=== Tasks to carry out ===
[a] In the comments, under what condition is love not overrated?
[b] Please translate this sentence from the comments into Spanish: "Love does not delight in evil but rejoices with the truth."
══ Text segment ══
My belief is that in "gay", the mind is first infected with diseased thought and action, which mostly by choice is not regimented, ... and then subsequently the gay male inevitably infects his body. The gay pathology is often in fact dangerous to one's self and certainly to others.
I'll be really happy when this REALLY gay underwear trend goes away... it's been long enough already. :)
"Feeling the magic" does not mean getting an instant or constant hard-on for someone. That might apply to retarded puppy dogs, but not to humans, although shallowly common. Becoming a real person, one recognizes that *LOVE is a deeper, selfless, more spiritual, more benevolent connection. And THAT situation is very special.... and not short-lived because your emotion is now on a higher level.
Love ain't overrated if you are BOTH actually capable and know what "love" is.... Love is patient, love is kind. It does not envy, it does not boast, it is not proud. It does not dishonor others, it is not self-seeking, it is not easily angered, it keeps no record of wrongs. Love does not delight in evil but rejoices with the truth. It always protects, always trusts, always hopes, always perseveres.
═══
══ Information supplied ══
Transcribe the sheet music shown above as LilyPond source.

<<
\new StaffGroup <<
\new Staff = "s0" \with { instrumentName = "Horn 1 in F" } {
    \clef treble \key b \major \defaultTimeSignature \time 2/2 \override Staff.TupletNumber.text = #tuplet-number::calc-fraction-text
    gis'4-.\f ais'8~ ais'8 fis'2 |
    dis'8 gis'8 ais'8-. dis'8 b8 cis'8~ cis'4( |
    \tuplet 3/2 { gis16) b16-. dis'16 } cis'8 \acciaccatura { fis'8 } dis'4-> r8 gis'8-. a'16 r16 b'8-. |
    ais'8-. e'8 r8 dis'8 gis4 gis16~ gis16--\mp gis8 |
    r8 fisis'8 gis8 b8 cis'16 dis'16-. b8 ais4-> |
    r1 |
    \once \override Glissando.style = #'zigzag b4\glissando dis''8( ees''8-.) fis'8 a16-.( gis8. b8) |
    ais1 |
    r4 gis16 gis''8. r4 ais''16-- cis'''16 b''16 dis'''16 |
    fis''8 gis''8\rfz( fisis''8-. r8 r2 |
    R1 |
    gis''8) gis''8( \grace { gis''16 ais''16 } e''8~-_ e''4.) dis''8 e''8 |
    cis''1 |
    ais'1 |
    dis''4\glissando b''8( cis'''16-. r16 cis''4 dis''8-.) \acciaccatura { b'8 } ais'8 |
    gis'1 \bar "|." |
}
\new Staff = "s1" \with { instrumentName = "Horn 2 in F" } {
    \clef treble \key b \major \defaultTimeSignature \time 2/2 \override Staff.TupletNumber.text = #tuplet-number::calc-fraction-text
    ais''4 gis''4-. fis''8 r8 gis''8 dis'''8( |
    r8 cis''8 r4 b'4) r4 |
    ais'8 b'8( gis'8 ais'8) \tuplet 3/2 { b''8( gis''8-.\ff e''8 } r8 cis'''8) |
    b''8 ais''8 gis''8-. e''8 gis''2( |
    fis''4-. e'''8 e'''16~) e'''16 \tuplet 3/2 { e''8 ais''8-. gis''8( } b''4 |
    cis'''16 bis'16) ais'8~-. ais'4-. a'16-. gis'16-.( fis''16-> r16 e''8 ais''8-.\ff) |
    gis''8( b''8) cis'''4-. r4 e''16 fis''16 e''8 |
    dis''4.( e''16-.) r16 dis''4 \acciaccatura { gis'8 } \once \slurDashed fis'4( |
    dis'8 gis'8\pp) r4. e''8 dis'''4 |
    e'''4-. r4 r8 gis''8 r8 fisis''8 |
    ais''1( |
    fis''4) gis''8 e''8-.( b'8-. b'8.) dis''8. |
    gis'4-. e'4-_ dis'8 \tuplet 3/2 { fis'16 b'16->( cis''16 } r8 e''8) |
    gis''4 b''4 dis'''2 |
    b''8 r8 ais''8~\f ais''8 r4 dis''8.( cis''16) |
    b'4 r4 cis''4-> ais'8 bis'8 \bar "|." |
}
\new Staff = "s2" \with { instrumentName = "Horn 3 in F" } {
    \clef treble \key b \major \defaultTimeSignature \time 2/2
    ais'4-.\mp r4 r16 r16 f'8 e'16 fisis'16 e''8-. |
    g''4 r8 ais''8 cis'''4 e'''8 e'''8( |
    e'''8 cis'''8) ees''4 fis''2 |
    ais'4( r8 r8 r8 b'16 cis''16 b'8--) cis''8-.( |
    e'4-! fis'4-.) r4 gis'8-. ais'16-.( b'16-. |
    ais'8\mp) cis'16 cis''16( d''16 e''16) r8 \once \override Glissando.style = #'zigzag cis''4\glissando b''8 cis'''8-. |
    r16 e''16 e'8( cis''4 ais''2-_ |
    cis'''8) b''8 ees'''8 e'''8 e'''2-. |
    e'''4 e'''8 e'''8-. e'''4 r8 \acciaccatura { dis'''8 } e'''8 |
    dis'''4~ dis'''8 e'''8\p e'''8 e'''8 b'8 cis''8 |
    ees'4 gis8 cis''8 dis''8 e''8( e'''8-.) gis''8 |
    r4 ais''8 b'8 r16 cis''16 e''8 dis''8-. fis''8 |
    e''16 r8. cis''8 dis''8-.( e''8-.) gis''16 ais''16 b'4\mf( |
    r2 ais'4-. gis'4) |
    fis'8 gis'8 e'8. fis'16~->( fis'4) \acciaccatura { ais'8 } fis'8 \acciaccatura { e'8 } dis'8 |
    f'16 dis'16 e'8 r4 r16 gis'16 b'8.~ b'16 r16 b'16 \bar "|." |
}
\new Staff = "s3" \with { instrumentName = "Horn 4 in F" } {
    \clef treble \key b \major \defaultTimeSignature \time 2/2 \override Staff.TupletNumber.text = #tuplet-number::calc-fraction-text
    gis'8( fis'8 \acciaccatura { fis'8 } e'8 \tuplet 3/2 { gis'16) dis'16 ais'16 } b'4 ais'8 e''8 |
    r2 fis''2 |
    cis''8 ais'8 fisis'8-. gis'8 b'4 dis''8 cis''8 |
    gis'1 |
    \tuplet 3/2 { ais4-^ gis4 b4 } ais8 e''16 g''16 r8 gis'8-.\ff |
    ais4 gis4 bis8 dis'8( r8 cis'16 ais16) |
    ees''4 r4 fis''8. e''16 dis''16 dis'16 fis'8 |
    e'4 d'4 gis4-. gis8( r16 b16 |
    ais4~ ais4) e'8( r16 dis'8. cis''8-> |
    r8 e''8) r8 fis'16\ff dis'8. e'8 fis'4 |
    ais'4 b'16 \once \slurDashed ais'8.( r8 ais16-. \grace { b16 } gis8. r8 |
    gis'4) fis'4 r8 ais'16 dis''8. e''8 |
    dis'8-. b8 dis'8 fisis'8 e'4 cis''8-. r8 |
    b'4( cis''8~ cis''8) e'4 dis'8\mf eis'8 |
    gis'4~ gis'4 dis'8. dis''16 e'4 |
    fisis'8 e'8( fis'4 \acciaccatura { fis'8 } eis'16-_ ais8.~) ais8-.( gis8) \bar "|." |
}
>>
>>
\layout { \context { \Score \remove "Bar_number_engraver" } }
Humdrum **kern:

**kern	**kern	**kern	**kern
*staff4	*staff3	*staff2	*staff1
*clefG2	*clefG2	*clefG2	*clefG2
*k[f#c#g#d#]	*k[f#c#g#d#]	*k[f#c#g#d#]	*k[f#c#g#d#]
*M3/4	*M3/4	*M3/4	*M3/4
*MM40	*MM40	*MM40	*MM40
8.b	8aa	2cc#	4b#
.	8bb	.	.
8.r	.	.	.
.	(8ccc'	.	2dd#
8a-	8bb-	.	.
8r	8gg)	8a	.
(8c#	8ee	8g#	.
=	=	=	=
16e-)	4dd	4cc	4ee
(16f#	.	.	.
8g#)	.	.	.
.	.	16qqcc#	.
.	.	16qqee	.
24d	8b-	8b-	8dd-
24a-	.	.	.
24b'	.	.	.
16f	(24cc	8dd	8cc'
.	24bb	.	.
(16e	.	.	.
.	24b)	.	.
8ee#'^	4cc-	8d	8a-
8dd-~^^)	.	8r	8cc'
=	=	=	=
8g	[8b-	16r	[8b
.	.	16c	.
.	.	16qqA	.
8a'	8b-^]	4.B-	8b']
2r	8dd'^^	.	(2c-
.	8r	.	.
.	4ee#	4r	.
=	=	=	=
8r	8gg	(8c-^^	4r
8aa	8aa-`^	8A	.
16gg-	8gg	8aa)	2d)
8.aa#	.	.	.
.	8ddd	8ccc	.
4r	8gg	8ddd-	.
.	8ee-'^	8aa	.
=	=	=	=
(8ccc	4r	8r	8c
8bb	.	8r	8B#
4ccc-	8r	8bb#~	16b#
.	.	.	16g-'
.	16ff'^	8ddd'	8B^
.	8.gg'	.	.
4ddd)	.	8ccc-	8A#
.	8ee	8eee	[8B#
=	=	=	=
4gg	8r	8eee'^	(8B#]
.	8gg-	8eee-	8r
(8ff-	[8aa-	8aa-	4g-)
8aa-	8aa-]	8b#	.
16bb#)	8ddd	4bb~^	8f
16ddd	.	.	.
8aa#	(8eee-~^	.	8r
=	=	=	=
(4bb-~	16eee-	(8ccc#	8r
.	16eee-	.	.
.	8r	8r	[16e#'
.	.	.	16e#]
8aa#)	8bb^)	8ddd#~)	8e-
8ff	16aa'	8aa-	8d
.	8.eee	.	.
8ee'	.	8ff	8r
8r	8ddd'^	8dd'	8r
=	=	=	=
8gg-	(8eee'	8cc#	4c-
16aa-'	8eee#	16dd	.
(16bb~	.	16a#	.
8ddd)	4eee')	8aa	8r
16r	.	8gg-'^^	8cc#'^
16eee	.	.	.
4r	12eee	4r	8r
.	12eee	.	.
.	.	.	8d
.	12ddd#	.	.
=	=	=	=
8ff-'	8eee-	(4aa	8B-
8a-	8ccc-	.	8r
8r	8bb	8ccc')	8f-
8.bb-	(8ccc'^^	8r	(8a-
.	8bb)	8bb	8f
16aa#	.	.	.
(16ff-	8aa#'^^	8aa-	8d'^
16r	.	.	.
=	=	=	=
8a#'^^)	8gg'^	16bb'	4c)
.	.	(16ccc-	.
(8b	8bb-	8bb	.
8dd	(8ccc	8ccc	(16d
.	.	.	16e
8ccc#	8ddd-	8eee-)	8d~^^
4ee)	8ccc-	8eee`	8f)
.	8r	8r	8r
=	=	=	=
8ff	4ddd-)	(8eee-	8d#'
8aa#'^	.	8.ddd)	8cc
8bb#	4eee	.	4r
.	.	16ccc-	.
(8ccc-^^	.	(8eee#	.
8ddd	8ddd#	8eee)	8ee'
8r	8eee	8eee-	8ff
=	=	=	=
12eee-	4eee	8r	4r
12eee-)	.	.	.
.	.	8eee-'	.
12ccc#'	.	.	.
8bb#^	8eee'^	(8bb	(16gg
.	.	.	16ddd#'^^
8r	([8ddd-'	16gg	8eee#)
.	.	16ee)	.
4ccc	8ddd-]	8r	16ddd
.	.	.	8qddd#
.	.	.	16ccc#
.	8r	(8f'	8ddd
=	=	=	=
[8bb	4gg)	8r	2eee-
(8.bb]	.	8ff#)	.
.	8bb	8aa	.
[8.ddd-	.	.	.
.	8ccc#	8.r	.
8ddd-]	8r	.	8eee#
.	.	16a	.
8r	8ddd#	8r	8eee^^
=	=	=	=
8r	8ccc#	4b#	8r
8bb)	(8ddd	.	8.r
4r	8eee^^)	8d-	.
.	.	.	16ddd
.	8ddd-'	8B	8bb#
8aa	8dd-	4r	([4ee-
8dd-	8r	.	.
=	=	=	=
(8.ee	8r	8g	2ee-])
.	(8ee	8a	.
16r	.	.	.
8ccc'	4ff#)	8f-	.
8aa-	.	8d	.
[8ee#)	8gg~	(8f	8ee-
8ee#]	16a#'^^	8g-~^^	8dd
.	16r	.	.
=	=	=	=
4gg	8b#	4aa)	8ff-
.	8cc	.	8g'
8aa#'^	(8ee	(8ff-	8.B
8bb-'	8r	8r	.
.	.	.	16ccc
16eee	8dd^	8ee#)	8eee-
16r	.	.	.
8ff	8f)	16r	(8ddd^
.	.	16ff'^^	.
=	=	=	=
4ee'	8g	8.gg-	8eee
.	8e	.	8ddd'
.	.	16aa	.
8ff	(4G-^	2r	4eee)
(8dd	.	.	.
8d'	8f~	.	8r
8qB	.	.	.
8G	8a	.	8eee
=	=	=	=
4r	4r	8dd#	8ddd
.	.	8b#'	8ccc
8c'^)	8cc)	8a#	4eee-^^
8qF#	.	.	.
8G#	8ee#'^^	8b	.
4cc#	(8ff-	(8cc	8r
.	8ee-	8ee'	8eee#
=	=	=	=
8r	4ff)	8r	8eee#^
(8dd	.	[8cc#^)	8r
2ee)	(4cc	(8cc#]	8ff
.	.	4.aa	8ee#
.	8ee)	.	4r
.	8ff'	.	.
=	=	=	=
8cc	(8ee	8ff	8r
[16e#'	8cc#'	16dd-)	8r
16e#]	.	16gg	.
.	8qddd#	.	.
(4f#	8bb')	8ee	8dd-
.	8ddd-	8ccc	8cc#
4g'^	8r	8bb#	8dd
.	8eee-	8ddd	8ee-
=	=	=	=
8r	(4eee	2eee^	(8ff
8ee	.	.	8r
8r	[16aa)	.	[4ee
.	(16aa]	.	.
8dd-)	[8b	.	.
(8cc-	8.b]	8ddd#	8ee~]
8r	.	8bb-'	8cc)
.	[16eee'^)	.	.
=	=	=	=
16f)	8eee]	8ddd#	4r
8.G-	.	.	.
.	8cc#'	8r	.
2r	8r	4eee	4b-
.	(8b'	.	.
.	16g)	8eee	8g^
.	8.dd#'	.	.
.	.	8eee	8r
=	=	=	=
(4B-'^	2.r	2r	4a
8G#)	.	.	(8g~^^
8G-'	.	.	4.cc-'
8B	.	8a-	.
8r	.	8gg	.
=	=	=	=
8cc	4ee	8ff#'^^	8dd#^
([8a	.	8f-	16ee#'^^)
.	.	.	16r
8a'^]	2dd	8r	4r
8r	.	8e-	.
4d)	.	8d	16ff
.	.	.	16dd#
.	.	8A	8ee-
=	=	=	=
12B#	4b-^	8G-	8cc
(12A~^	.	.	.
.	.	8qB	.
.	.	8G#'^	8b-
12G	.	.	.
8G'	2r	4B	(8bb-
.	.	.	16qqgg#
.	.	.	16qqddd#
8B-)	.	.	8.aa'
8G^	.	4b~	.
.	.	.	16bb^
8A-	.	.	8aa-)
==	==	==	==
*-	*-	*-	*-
═══
=== Responses by item number ===
[a] When both people are actually capable and know what "love" is.

[b] El amor no se deleita en el mal, sino que se regocija con la verdad.